Suriye gibi sayısız insan hakları ihlalinde bulunmuş, kendi halkına zulmü reva görüp yüz binlercesinin kanını akıtmış, insanlığa karşı suç işlediği birçok kuruluş tarafından kayıt altına da alınmış bir diktatörlük rejiminin 1915 olaylarını “soykırım” olarak nitelendirmeye kalkışması, meselenin “tarihî gerçekler” değil “asılsız iddialar” üzerinden yürütülen bir siyasî propaganda aracına dönüştüğünü bir kez daha göstermiştir.

Asılsız İddialar Karşısında Tarihî Gerçekler

Sözde soykırım savunucuların aksine tarihî süreç bizlere olayların çok farklı gerçekleştiğini, hatta tam aksi yönde cereyan ettiğini göstermektedir. Aslında olaylar 1915’e gelmeden çok önce başlamıştır.
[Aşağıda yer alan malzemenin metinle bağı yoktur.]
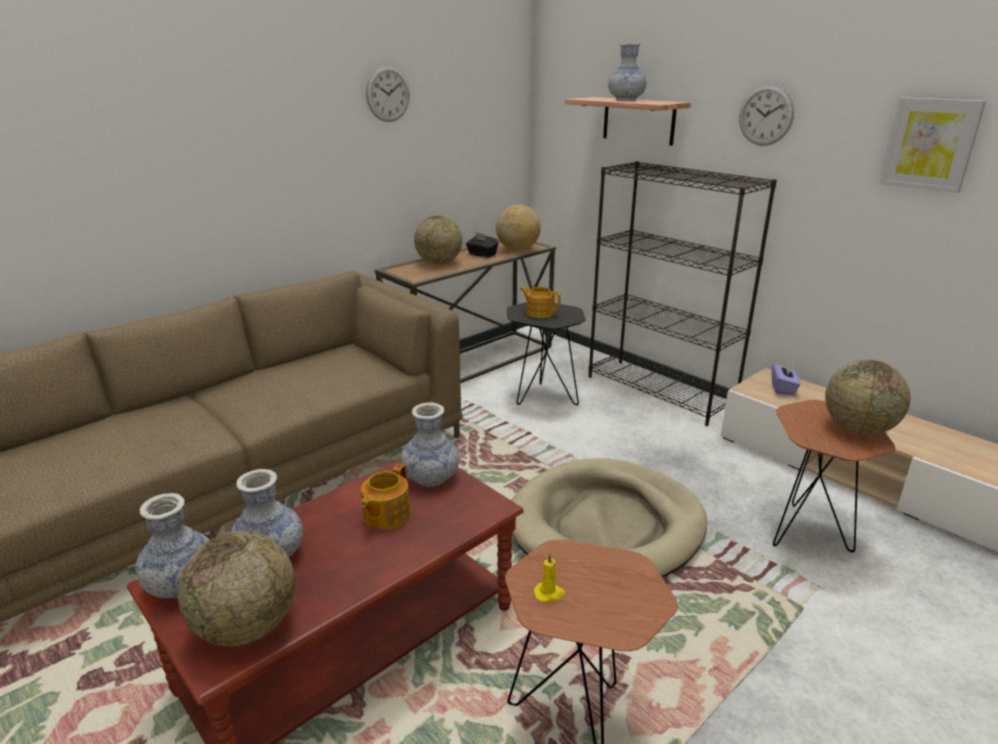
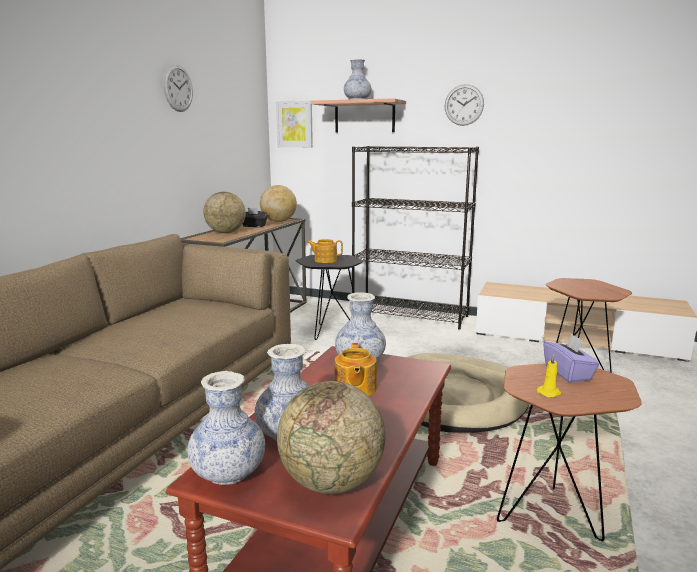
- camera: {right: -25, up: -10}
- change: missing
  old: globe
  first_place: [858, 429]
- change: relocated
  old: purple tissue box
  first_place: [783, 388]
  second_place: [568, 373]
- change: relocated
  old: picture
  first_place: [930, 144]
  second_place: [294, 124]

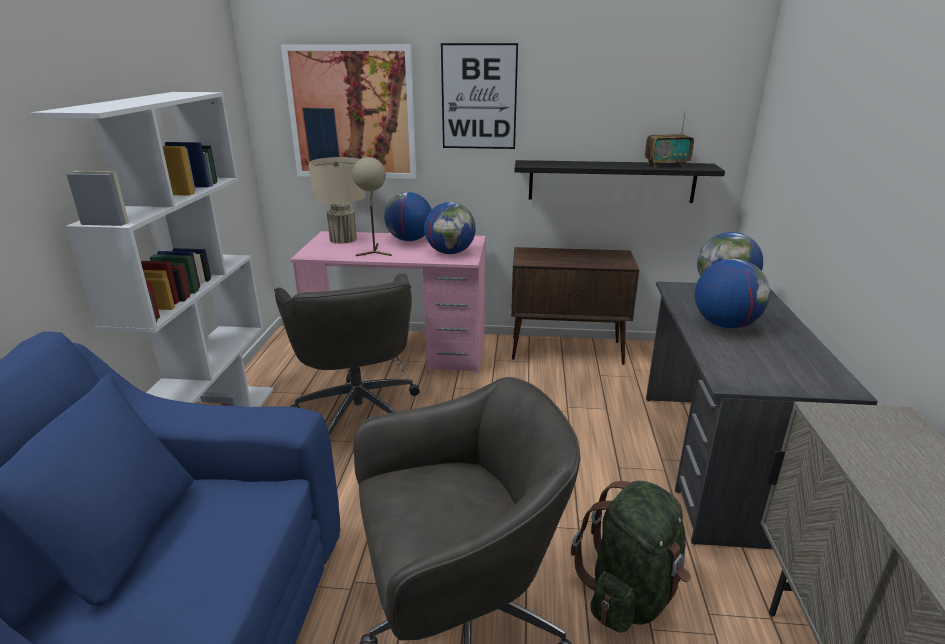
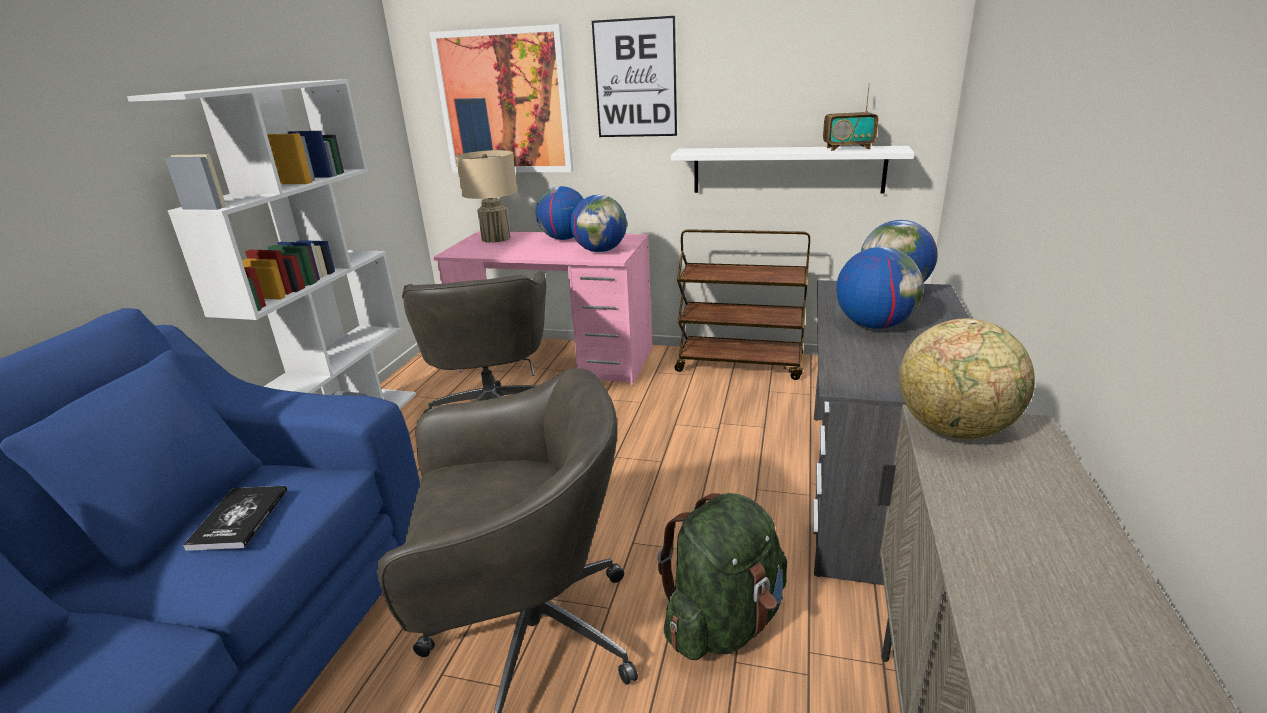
- camera: {right: 10, up: 0}
- change: missing
  old: beige table lamp
  first_place: [375, 251]
- change: appeared
  new: book
  second_place: [239, 518]
- change: appeared
  new: globe
  second_place: [955, 429]
- change: exchanged
  old: brown cabinet
  new: brown cart
  first_place: [567, 350]
  second_place: [740, 364]
- change: colour
  old: black shelf
  new: white shelf
  first_place: [611, 181]
  second_place: [787, 170]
Maalesef 19. yüzyıla Osmanlı devleti çok iyi şartlar içerisinde girmemiştir. Muazzam sınırlar içerisindeki yarı müstemleke duruma gelmiş devlet, sıkıntılarından kurtulmak amacıyla birtakım reçetelere sarılmak zorunda kalmıştır. Tanzimat ve Islahat Fermanları bu yönde atılan adımlardan sadece bazılarıdır. Devamında yaşanan toprak kayıpları, en büyük felaketlerden biri olan Balkan Savaşları ve girmek zorunda kalınan Birinci Cihan Harbi...  Bütün bu felaketler yeni Türk devleti kurulmadan önce Osmanlı Devleti’nin aşması gereken zorluklar arasında olmuştur.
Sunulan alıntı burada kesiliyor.